▶ Task prompt: Restate the whole of the data below word for word, skipping the images.

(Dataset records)

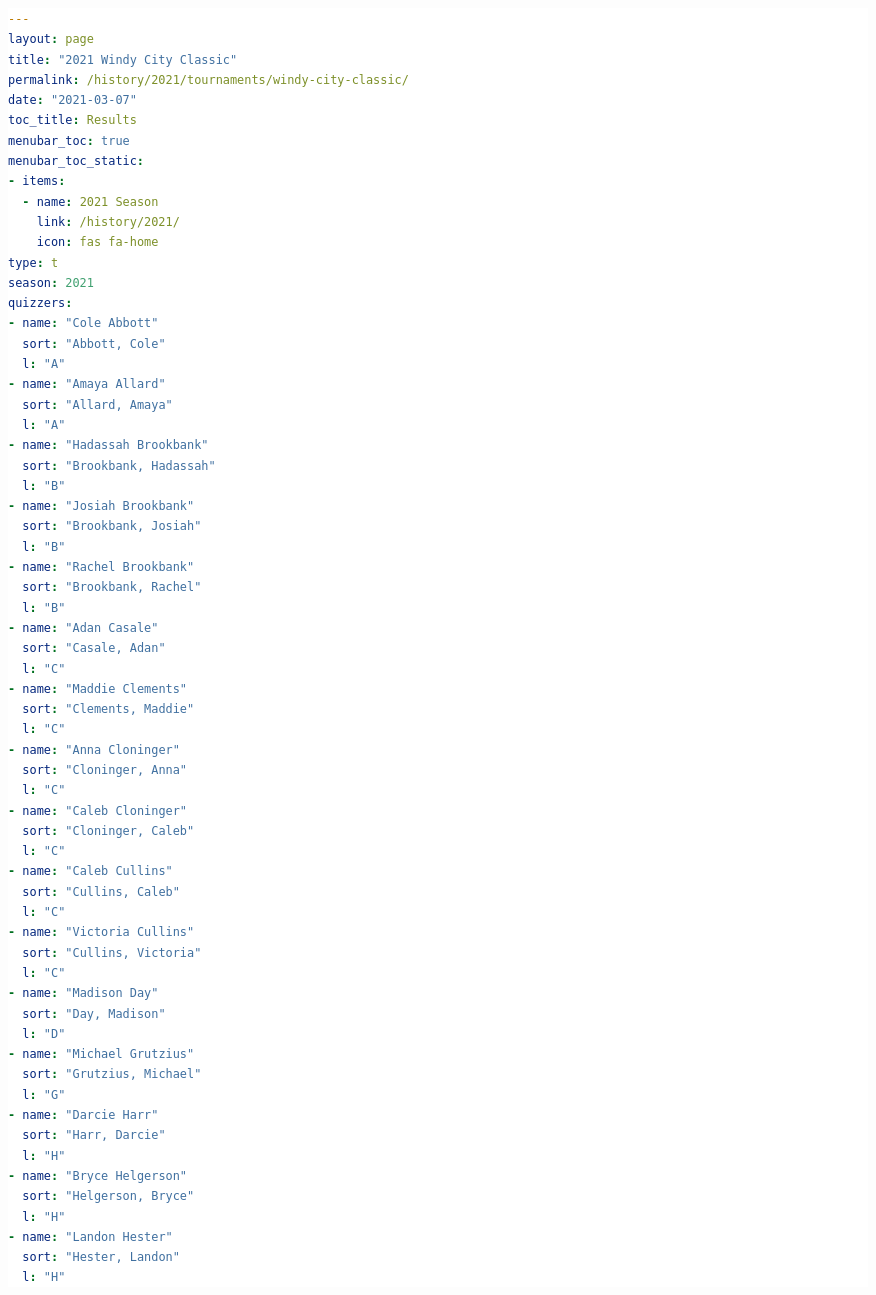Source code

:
 ```yaml
---
layout: page
title: "2021 Windy City Classic"
permalink: /history/2021/tournaments/windy-city-classic/
date: "2021-03-07"
toc_title: Results
menubar_toc: true
menubar_toc_static:
- items:
  - name: 2021 Season
    link: /history/2021/
    icon: fas fa-home
type: t
season: 2021
quizzers:
- name: "Cole Abbott"
  sort: "Abbott, Cole"
  l: "A"
- name: "Amaya Allard"
  sort: "Allard, Amaya"
  l: "A"
- name: "Hadassah Brookbank"
  sort: "Brookbank, Hadassah"
  l: "B"
- name: "Josiah Brookbank"
  sort: "Brookbank, Josiah"
  l: "B"
- name: "Rachel Brookbank"
  sort: "Brookbank, Rachel"
  l: "B"
- name: "Adan Casale"
  sort: "Casale, Adan"
  l: "C"
- name: "Maddie Clements"
  sort: "Clements, Maddie"
  l: "C"
- name: "Anna Cloninger"
  sort: "Cloninger, Anna"
  l: "C"
- name: "Caleb Cloninger"
  sort: "Cloninger, Caleb"
  l: "C"
- name: "Caleb Cullins"
  sort: "Cullins, Caleb"
  l: "C"
- name: "Victoria Cullins"
  sort: "Cullins, Victoria"
  l: "C"
- name: "Madison Day"
  sort: "Day, Madison"
  l: "D"
- name: "Michael Grutzius"
  sort: "Grutzius, Michael"
  l: "G"
- name: "Darcie Harr"
  sort: "Harr, Darcie"
  l: "H"
- name: "Bryce Helgerson"
  sort: "Helgerson, Bryce"
  l: "H"
- name: "Landon Hester"
  sort: "Hester, Landon"
  l: "H"
```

▶ Task answer:
Source code

:
 ```yaml
---
layout: page
title: "2021 Windy City Classic"
permalink: /history/2021/tournaments/windy-city-classic/
date: "2021-03-07"
toc_title: Results
menubar_toc: true
menubar_toc_static:
- items:
  - name: 2021 Season
    link: /history/2021/
    icon: fas fa-home
type: t
season: 2021
quizzers:
- name: "Cole Abbott"
  sort: "Abbott, Cole"
  l: "A"
- name: "Amaya Allard"
  sort: "Allard, Amaya"
  l: "A"
- name: "Hadassah Brookbank"
  sort: "Brookbank, Hadassah"
  l: "B"
- name: "Josiah Brookbank"
  sort: "Brookbank, Josiah"
  l: "B"
- name: "Rachel Brookbank"
  sort: "Brookbank, Rachel"
  l: "B"
- name: "Adan Casale"
  sort: "Casale, Adan"
  l: "C"
- name: "Maddie Clements"
  sort: "Clements, Maddie"
  l: "C"
- name: "Anna Cloninger"
  sort: "Cloninger, Anna"
  l: "C"
- name: "Caleb Cloninger"
  sort: "Cloninger, Caleb"
  l: "C"
- name: "Caleb Cullins"
  sort: "Cullins, Caleb"
  l: "C"
- name: "Victoria Cullins"
  sort: "Cullins, Victoria"
  l: "C"
- name: "Madison Day"
  sort: "Day, Madison"
  l: "D"
- name: "Michael Grutzius"
  sort: "Grutzius, Michael"
  l: "G"
- name: "Darcie Harr"
  sort: "Harr, Darcie"
  l: "H"
- name: "Bryce Helgerson"
  sort: "Helgerson, Bryce"
  l: "H"
- name: "Landon Hester"
  sort: "Hester, Landon"
  l: "H"
```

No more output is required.